Rumours of an attack at the synagogue had been circulating for some time, says Haik.

Interior Minister Bernard Cazeneuve said the decision to ban the protest was taken as leaflets distributed in the suburb ahead of the demonstration urged pro-Palestinian protesters to bring batons, fire extinguishers and other makeshift weapons.

"There are people who now take the liberty to do and say things that before they didn't," says Lucienne Zerbib, a 38-year-old woman who works with children at the synagogue.

One of the young girls she is looking after tells me a friend of hers was recently called a "dirty Jew" while walking down a street.

"Going out in the evening is now a bit scary," she adds.

After the riots, Zerbib says they have stepped up security and watch carefully as children arrive or leave the synagogue. "Now I stay here all the time ... it's sad," she says.

According to Haik, the situation began deteriorating a couple of years ago.

He lists a 2012 shooting, in which four Jews - including three children - and three soldiers were killed by 23-year-old French Islamist Mohamed Merah in Toulouse, as the moment when French Jews started feeling threatened.

Earlier this year, another deadly incident confirmed that the community was once again the target of extremists and fanatics.
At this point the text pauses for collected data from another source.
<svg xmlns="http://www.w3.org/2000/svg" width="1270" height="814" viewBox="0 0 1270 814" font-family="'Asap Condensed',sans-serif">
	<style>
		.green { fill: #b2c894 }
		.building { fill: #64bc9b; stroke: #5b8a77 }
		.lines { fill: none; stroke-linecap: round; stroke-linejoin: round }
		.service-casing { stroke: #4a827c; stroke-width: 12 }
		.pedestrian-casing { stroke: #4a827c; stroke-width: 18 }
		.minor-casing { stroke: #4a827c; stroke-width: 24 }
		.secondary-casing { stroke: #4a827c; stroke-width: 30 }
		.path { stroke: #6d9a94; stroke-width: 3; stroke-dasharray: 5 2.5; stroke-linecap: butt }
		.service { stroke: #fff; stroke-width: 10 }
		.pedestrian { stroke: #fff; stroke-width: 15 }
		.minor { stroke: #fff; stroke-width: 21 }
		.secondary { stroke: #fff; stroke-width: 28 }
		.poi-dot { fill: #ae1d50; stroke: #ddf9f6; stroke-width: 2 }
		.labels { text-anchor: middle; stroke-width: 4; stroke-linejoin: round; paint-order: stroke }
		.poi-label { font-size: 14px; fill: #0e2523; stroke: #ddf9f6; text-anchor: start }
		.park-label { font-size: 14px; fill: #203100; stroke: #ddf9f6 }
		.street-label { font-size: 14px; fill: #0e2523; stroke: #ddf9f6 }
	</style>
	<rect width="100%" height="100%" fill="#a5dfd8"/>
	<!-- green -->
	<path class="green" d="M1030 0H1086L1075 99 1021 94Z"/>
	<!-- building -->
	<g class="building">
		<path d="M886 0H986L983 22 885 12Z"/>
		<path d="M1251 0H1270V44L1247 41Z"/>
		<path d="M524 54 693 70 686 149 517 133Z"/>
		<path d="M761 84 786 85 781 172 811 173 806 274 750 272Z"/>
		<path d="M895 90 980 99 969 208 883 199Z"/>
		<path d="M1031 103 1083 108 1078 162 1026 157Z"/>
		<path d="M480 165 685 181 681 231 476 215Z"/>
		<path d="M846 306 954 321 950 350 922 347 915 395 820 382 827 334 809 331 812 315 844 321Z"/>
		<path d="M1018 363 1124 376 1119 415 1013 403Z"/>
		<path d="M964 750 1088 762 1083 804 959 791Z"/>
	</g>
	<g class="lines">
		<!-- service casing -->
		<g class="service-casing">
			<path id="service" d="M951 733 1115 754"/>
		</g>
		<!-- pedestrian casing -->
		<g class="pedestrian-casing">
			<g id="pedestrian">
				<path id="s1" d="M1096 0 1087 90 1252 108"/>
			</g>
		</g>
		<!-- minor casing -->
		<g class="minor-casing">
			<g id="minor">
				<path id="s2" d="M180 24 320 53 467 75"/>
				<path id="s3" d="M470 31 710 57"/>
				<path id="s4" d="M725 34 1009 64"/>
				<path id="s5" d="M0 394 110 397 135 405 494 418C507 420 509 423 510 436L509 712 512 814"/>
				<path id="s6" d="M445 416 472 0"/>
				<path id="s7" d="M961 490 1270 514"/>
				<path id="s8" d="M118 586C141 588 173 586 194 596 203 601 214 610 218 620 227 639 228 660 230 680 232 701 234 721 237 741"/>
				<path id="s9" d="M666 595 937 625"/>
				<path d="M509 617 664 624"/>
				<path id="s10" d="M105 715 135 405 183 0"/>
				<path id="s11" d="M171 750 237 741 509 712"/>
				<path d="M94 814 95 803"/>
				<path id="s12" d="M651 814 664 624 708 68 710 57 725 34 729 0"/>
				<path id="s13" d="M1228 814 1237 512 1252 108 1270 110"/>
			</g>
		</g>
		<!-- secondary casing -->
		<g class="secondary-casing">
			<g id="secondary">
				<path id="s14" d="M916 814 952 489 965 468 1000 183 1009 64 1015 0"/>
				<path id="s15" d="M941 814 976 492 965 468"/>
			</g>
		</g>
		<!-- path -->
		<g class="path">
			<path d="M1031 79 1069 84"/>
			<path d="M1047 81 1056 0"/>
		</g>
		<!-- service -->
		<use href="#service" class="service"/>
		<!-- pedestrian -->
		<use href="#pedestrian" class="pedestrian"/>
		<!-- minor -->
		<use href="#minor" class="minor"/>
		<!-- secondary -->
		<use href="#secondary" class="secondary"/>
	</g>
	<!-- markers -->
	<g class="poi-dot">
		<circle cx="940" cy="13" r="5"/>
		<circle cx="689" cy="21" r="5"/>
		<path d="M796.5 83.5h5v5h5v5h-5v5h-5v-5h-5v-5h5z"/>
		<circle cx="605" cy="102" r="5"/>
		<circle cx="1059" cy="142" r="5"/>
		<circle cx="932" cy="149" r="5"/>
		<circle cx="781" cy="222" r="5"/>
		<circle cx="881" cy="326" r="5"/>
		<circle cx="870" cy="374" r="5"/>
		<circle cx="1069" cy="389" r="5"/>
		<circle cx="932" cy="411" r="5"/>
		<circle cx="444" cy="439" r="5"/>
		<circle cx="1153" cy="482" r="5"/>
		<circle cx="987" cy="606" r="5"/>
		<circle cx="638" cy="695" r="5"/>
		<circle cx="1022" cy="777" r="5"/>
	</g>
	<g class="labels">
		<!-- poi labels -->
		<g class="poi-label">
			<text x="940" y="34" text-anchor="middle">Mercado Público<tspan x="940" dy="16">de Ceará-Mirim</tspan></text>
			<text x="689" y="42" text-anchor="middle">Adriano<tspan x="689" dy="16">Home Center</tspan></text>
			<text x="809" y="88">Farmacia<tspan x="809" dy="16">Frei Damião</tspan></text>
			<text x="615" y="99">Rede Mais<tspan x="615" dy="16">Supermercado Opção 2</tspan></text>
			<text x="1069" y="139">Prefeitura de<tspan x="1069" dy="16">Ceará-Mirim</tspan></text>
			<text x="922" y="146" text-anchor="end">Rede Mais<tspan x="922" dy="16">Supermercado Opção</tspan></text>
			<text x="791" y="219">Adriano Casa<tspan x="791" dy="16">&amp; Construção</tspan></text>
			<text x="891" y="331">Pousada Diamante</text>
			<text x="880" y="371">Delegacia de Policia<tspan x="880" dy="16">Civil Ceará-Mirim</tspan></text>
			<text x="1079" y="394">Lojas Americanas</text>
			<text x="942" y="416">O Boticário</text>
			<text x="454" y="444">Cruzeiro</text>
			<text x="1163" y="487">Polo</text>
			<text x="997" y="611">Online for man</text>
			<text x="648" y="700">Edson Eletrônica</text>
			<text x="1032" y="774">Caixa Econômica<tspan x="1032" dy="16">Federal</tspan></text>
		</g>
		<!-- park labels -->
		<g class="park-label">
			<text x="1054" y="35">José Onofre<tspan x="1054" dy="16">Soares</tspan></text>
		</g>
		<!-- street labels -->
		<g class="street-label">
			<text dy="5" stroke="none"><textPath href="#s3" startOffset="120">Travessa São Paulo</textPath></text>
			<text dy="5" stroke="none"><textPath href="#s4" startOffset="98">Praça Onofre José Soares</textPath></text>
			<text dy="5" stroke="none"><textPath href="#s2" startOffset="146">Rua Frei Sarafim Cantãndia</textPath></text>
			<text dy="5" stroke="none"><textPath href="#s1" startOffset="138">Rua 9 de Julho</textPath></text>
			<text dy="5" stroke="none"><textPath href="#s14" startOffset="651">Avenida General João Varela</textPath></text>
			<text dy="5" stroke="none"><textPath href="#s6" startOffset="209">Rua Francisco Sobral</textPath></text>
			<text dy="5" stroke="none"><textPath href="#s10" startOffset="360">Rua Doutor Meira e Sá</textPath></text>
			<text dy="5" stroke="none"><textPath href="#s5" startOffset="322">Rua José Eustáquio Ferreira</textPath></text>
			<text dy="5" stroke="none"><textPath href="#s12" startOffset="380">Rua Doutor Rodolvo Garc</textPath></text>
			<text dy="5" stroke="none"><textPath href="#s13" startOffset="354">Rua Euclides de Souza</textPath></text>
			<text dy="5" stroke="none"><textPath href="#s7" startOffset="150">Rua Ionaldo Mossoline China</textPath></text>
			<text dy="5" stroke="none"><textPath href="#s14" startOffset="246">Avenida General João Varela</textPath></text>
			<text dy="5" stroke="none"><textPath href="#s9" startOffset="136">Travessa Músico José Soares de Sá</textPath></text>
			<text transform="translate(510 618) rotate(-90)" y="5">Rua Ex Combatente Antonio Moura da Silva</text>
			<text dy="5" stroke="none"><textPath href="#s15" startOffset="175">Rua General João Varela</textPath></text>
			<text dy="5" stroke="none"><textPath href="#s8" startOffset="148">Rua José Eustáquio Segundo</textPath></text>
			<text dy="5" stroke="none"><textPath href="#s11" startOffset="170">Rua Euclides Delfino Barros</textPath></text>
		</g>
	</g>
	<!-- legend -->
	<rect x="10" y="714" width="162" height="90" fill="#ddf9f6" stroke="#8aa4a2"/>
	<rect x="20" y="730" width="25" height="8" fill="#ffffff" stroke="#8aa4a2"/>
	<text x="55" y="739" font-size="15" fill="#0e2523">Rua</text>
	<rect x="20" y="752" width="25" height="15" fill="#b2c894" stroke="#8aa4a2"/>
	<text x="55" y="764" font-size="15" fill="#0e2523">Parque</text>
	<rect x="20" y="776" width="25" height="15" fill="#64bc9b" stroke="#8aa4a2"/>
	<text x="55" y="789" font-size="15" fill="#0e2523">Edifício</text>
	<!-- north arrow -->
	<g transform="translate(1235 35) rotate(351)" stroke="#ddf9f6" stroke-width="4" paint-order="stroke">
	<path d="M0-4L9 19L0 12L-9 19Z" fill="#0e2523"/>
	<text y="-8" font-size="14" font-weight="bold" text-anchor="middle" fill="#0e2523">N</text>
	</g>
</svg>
In May, Mehdi Nemmouche, a 29-year-old of Franco-Algerian origin, allegedly shot four people dead at the Brussels Jewish Museum in Belgium.
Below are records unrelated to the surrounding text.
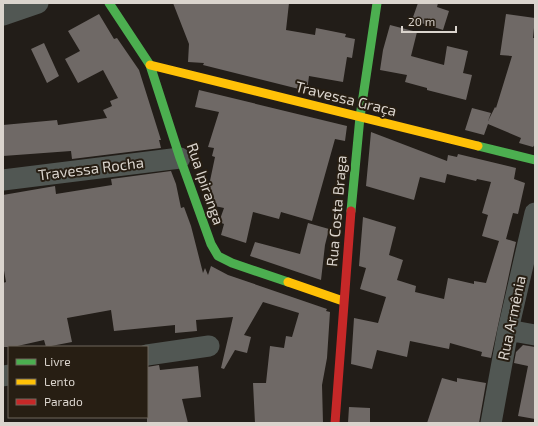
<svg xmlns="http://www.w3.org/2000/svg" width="538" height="426" viewBox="0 0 538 426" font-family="'Exo 2',sans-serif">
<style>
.building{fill:#6f6966}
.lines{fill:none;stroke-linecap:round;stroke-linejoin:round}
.street{stroke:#515753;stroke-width:21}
.fast{stroke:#4caf50;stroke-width:9}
.slow{stroke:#ffc107;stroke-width:9}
.jam{stroke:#c62828;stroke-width:9}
.labels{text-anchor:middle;stroke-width:4;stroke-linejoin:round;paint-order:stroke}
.street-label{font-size:15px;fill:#dad4cd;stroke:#271e13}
</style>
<rect width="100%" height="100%" fill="#221d18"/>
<!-- building -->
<path class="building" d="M173 3H289L286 30 315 35 316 28 346 34 345 37 355 39 352 58 347 57 343 82 309 76 307 91 203 65 204 63 188 62 189 44Z
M418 3H438L437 7 449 11 443 30 412 20Z
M99 14 114 39 117 38 139 70 161 140H159L161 148 72 159 71 151 3 156V125L57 120 58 125 107 118 103 110 112 106 110 101 118 98 103 70 78 83 65 59 80 51 68 31Z
M506 14 535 18 533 38H535V144L533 147 519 143 521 138 488 124 484 135 465 130 472 108 491 113 488 121 495 107 496 108 512 56 500 55Z
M390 25 417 32 411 56 444 65 447 46 468 51 463 73 472 75 466 100 427 90V88L405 82 407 75 380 70 383 50Z
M44 43 59 76 47 83 31 49Z
M199 90 347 126 345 141 335 139 312 221 281 212 279 219 253 212 246 243 221 235 224 224 219 222 224 208 210 205 207 195 215 157 212 156 214 148 208 147 219 112 195 107Z
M371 132 447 161 448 155 457 157 458 154 516 168 514 179 525 183 518 214 513 213 506 239 516 242 491 358 481 356 482 352 450 343 449 349 410 341 407 357 377 350 372 369 351 364 354 318 378 323 386 297 360 289 366 268 359 266 363 217 396 227 389 255 403 260 397 280 416 286 415 292 444 299 448 278 474 284V281L486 283 499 241 482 236 488 215 482 213 491 182 477 179 476 181 447 174 445 183 420 177 414 200 366 186Z
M171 171 176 184 181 208 184 207 191 226 203 273 205 268 208 275 211 266 228 275 327 309 326 311 330 312 327 358 322 385 323 423H255L253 383H266L270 346 284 348 286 336 292 337 299 313 263 302 244 335 251 337 247 353 235 350 224 369 221 368 233 317 196 320 197 331 175 333V325L114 331 111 310 67 318 72 342 46 347 44 340 13 347H3V283L6 282 3 265V195L55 186 56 194 112 185 111 179Z
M308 223 329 229 325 245 321 280 250 256 255 242 300 254Z
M523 345 535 347V419L518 416 528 366 514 363 516 352Z
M159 365 160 370 198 366 201 397 182 399 188 423H147V367Z
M442 378 457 382V378L486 383 479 423H427Z
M349 407 370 408V423H348Z"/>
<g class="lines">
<!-- street -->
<path class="street" d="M3 15 38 3
M3 180 180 158
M508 330 535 335
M147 355 209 346
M3 376 9 375
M491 423 508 330 535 213"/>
<!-- fast -->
<path class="fast" d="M109 3 150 65 180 158 211 244 218 256 232 263 288 282
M478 146 535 160
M351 211 360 117 377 3"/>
<!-- slow -->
<path class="slow" d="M150 65 478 146
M288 282 343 301"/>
<!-- jam -->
<path class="jam" d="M335 423 351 211"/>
</g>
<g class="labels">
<!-- street labels -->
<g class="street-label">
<text transform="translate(346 99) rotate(14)" y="5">Travessa Graça</text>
<text transform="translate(91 169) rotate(-7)" y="5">Travessa Rocha</text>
<text transform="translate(205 184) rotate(71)" y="5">Rua Ipiranga</text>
<text transform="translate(337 211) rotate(-85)" y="5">Rua Costa Braga</text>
<text transform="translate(512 318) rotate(-78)" y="5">Rua Armênia</text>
</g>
</g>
<!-- border -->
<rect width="538" height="426" fill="none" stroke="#dad4cd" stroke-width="8"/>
<!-- legend -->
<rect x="8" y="346" width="140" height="72" fill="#271e13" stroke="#6f675d"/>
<rect x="16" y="359" width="20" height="6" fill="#4caf50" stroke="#6f675d"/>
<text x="44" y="366" font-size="12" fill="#dad4cd">Livre</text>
<rect x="16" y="379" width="20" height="6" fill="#ffc107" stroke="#6f675d"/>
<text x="44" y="386" font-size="12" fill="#dad4cd">Lento</text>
<rect x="16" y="399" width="20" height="6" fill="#c62828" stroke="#6f675d"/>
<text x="44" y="406" font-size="12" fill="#dad4cd">Parado</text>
<!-- scale -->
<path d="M402 26v6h54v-6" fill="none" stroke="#dad4cd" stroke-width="2"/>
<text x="408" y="26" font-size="12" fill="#dad4cd" stroke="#271e13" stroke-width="3" paint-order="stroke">20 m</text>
</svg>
Nemmouche had recently returned to Europe from Syria, where authorities believe he went to fight in the ranks of the Islamic State of Iraq and the Levant, a jihadist group that recently declared the establishment of an Islamic caliphate in the Middle East after seizing large swathes of Syria and Iraq.

Haik says that the financial crisis that saw France's unemployment reaching an all-time record of 3.4 million people, about 11% of the workforce, also played a role in fuelling anti-Semitism.
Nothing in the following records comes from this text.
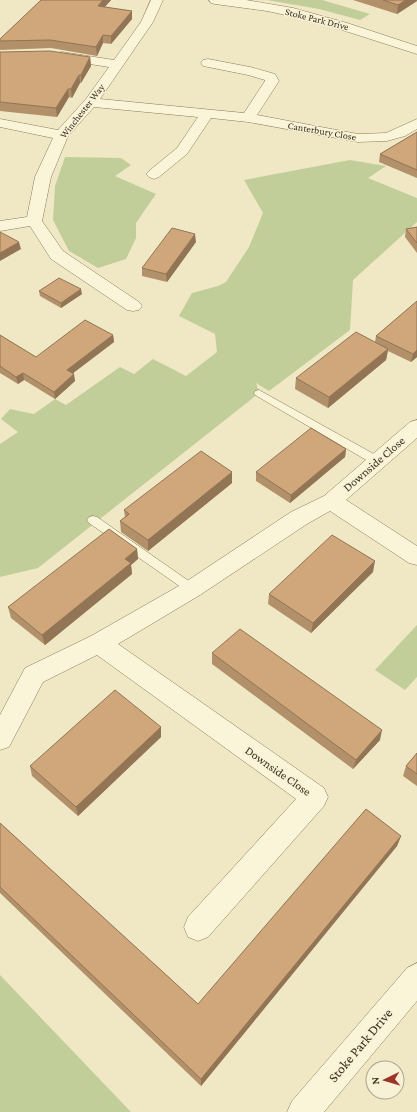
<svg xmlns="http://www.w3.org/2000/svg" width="417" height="1112" font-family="'Crimson Pro',serif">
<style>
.green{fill:#c2ce99}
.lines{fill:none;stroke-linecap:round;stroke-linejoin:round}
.service-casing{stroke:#8b7a5a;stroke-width:1}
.minor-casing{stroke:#8b7a5a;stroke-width:1}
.tertiary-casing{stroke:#8b7a5a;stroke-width:1}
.service{fill:#faf4d9;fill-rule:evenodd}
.minor{fill:#faf4d9;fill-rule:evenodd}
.tertiary{fill:#faf4d9;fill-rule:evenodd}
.wall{fill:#b29069}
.shaded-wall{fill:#917555}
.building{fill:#cfa77a;stroke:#917555}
.labels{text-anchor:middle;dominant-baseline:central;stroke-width:3;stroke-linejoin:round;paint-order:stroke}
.far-street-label{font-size:10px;fill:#3b301f;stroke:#f7f1d5}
.street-label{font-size:12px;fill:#3b301f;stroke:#f7f1d5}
.near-street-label{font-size:14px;fill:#3b301f;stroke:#f7f1d5}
</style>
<rect width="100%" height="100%" fill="#f0e8c5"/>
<!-- green -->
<path class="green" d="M267 0H322L370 14 360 20 319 9Z
M65 157 121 158 131 165 115 176 156 194 136 223V238L126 259 98 268 69 251 53 220 55 186Z
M350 160 386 166 368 178 417 198V222L353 280 350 330 269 391 256 383 259 393 38 568 0 577V444L18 432 1 419 10 409 34 414 55 399 66 405 120 367 134 374 153 359 186 376 217 352 215 334 179 316 192 293 218 286 226 282 249 247 263 213 244 180Z
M417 625V677L405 690 375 670Z
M0 975 131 1112H0Z"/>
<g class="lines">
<!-- service casing -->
<g class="service-casing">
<path id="service" d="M259 390 381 458 383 461 381 464H373L255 395 254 393 255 391Z
M93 516 97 517 196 586 198 589 196 592 192 594 188 592 89 523 87 520 89 517Z"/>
</g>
<!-- minor casing -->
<g class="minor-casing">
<path id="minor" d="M151 0H163L153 22 100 99 244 113 265 81V80L248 75 203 66 201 63 203 60 208 59 250 67 275 74 279 81 257 115 358 134 386 133 417 119V129L405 136 387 141 358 142 248 122 211 118 187 154 159 177 154 179 149 177 146 174 149 171 177 148 198 117 94 107 68 136 51 177 42 221 63 251 139 302 142 306 139 310 133 311 127 310 51 259 30 226 0 231V221L27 217 35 177 53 138 0 127V119L58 130 86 99 109 67 57 59 55 56 57 53 62 52 114 60 141 22Z
M417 420V438L346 500 417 546V565L409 563 330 511 307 524 200 595 118 644 324 788 328 797 324 806 208 937 198 941 188 937 184 927 188 917 296 799 97 655 43 682 9 747 0 750V715L25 668 91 636 184 583 291 512 324 496 410 422Z"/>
</g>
<!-- tertiary casing -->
<g class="tertiary-casing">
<path id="tertiary" d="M209 0H246L293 8 347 23 417 46V54L314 21 267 11 215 4 211 3Z
M417 963V1001L324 1112H287L292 1101 407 968Z"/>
</g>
<!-- service -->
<use href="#service" class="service"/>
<!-- minor -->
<use href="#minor" class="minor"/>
<!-- tertiary -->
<use href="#tertiary" class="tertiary"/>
</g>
<!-- wall -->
<path class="wall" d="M41 0H111L105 7 132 11V19L111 44 103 43 97 56 51 48 0 50V39Z
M353 0H417V1L397 14Z
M0 52 90 57 91 66 81 83H80L72 98 69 97 57 117 0 111Z
M417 132V178L379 162 380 154Z
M417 227V253L405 237 406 229Z
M196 242 167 282 142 276V268Z
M39 291 82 294 61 308 40 296Z
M417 301V357L411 362 388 351 386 360 328 408 295 389 296 378 375 342 376 336Z
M0 335 36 357 113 335 114 342 73 373 75 381 55 399 24 380 18 384 0 373Z
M346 449 345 457 290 503 256 481V472Z
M232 483 148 551 121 532 120 521 125 517 124 510Z
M137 549 138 559 131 565 132 574 45 645 11 618 8 607Z
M373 572 311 633 268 604 269 594Z
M212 653 380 740 353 769 212 664Z
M161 727V737L78 816 32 776 30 766Z
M417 753V786L403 776 406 766Z
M0 823 198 1004 401 836 397 846 201 1086 0 893Z"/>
<!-- shaded-wall -->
<path class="shaded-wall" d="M103 0H111L98 14V6Z
M406 0H417V1L397 14 398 5Z
M132 11V19L111 44V36Z
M103 35V43L97 56 96 47Z
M90 57 91 66 81 83V75Z
M79 75 80 83 72 98 71 89Z
M68 89 69 97 57 117 56 108Z
M195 234 196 242 167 282 166 274Z
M19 242 21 249 0 261V253Z
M81 289 82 294 61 308V303Z
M113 335 114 342 68 377 67 370Z
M388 349 386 360 328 408 329 397Z
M417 350V357L411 362 413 354Z
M23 373 24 380 18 384 16 377Z
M74 374 75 381 55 399 54 392Z
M346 449 345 457 290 503 291 495Z
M232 472V483L148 551V540Z
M137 549 138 559 131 565 132 574 45 645 42 635 125 559Z
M375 561 373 572 311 633 313 623Z
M161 727V737L78 816 76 807Z
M382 730 380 740 353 769 356 760Z
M401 836 397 846 201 1086V1079Z"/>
<!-- building -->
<path class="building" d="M41 0H103L98 6 132 11 111 36 103 35 96 47 50 40 0 41V39Z
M383 0H406L398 5Z
M50 51 90 57 81 75H79L71 89H68L56 108 0 102V52Z
M417 132V170L380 154Z
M417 227V243L406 229Z
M172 228 195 234 166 274 142 268Z
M0 232 19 242 0 253Z
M59 278 81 289 61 303 39 291Z
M417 301V350L413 354 376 336Z
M85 320 113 335 67 370 74 374 54 392 23 373 16 377 0 366V335L36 357Z
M356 332 388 349 329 397 296 378Z
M311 428 346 449 291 495 256 472Z
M201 451 232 472 148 540 120 521 129 514 124 510Z
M109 529 137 549 125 559 131 563 42 635 8 607Z
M332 535 375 561 313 623 269 594Z
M240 629 382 730 356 760 212 653Z
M115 690 161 727 76 807 30 766Z
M417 753V774L406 766Z
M366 809 401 836 201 1079 0 887V823L198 1004Z"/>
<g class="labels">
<!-- far-street labels -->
<g class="far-street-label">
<text transform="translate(317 19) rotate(14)">Stoke Park Drive</text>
<text transform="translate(82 111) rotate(-52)">Winchester Way</text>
<text transform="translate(322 131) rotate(10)">Canterbury Close</text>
</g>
<!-- street labels -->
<g class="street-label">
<text transform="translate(374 464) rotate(-41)">Downside Close</text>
<text transform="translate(278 771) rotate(35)">Downside Close</text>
</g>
<!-- near-street labels -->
<g class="near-street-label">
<text transform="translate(360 1045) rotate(-50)">Stoke Park Drive</text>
</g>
</g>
<!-- north arrow -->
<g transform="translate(385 1080) rotate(265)"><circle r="19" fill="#f7f1d5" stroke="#aca48c"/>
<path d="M0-3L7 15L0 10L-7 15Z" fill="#9c3529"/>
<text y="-6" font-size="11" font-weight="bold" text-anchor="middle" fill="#3b301f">N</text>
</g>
</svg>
"Some people are angry and blame the 'wealthy Jews'," he says.

As a consequence many are now afraid of showing their faith and the Jewish community in Sarcelles has increasingly closed into itself, Haik says.

"Many do not wear the kippah on the metro anymore, as it is dangerous," he says. "Most parents now send their children to a religious school instead of a public one."

Jewish associations also warned that communal tensions have also resulted in an increasing number of Jews fleeing France for Israel.

In 2011 and 2012 about 2,000 French Jews migrated to Israel, according to Newsweek.

In 2013, the year after the Toulouse attack, the number went up to 3,289. Roger Cukierman, the president of the Representative Council of French Jewish Institutions (CRIF) said he expects the 2014 figure to reach around 6,000.

Although aware of the issue, Zerbib is indignant when I ask her if she has ever considered relocating to Israel.

"I'm French, I've grown up here, I've given birth to my children here, I've built my life here and so did my parents and my grandparents before me," she says.

"Why should I leave? It's not that all Jews have to live in Israel. I'm not demanding all Christians Catholics to go live near the Vatican.

"What we need at the moment are strong and definitive rules. I love the UK for that. There are a lot of Muslims and Jews and everyone has its space with its limits. There is more security," she says.

"In France we are too kind and it's not working at the moment."